● Work order:
Please copy each line below that contains the string "FIGURE".

● Data segment:
Segment Open

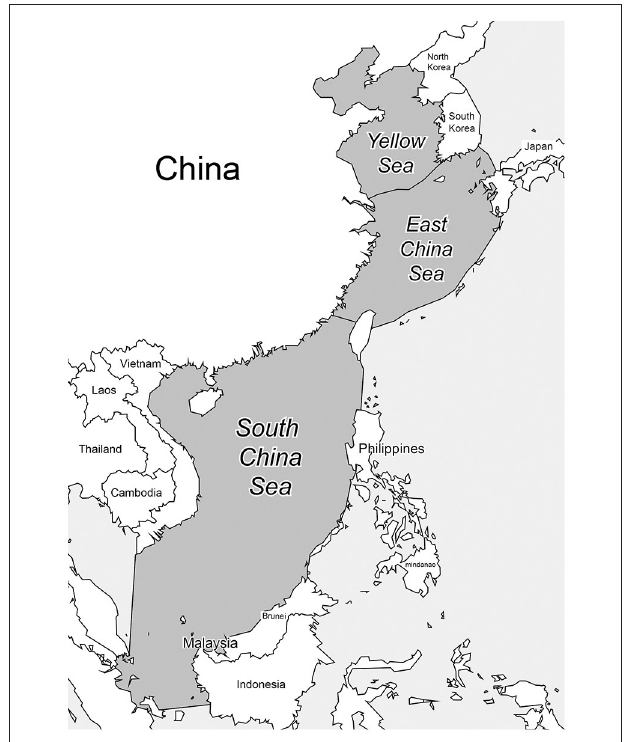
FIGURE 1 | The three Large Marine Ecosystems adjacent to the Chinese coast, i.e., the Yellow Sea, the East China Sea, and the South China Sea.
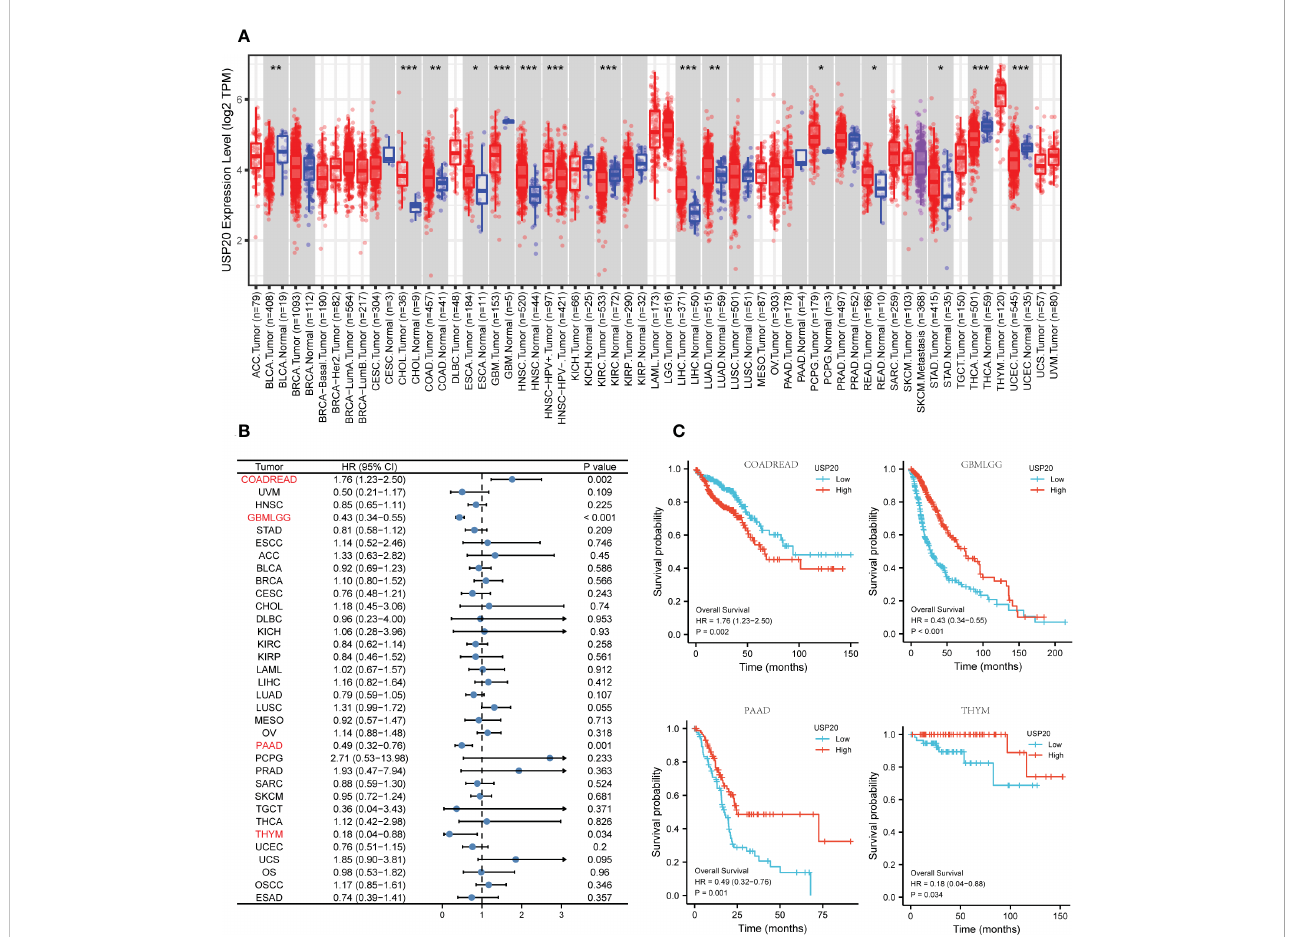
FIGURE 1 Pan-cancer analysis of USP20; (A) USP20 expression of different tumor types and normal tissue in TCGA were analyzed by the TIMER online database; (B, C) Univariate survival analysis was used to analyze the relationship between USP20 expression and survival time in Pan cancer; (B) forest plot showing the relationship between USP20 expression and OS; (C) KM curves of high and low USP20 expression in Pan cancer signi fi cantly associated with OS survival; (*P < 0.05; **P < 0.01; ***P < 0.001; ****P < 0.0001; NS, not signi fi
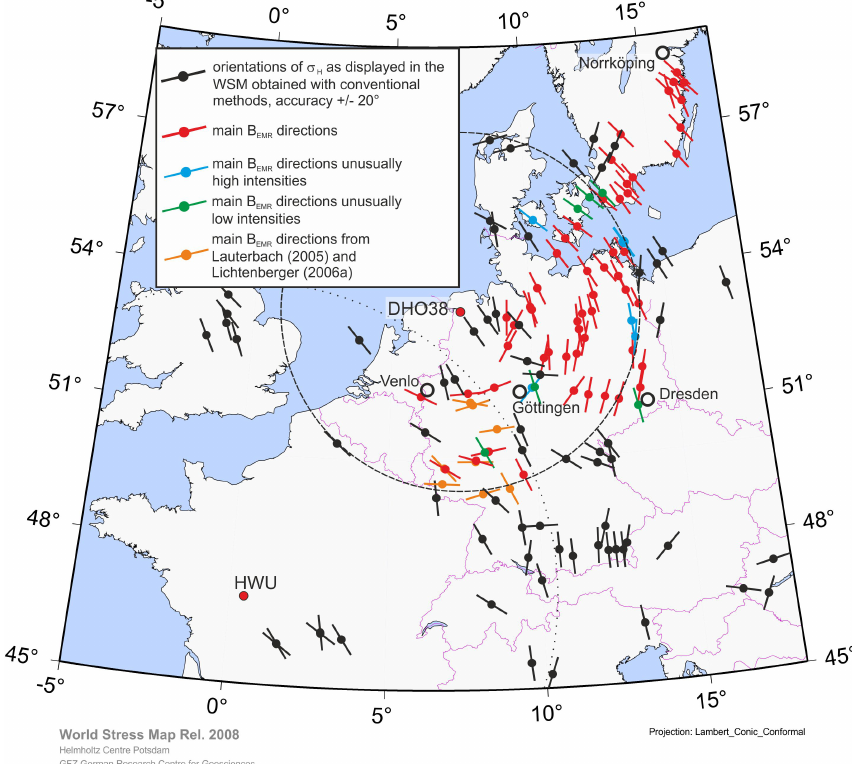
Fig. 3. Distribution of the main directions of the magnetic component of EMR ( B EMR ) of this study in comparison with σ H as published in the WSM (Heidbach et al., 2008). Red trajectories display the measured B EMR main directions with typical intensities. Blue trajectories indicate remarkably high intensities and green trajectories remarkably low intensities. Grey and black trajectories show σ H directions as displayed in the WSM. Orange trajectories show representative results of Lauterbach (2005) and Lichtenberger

Segment Closed

● Response to the task:
FIGURE 1 | The three Large Marine Ecosystems adjacent to the Chinese coast, i.e., the Yellow Sea, the East China Sea, and the South China Sea.
FIGURE 1 Pan-cancer analysis of USP20; (A) USP20 expression of different tumor types and normal tissue in TCGA were analyzed by the TIMER online database; (B, C) Univariate survival analysis was used to analyze the relationship between USP20 expression and survival time in Pan cancer; (B) forest plot showing the relationship between USP20 expression and OS; (C) KM curves of high and low USP20 expression in Pan cancer signi fi cantly associated with OS survival; (*P < 0.05; **P < 0.01; ***P < 0.001; ****P < 0.0001; NS, not signi fi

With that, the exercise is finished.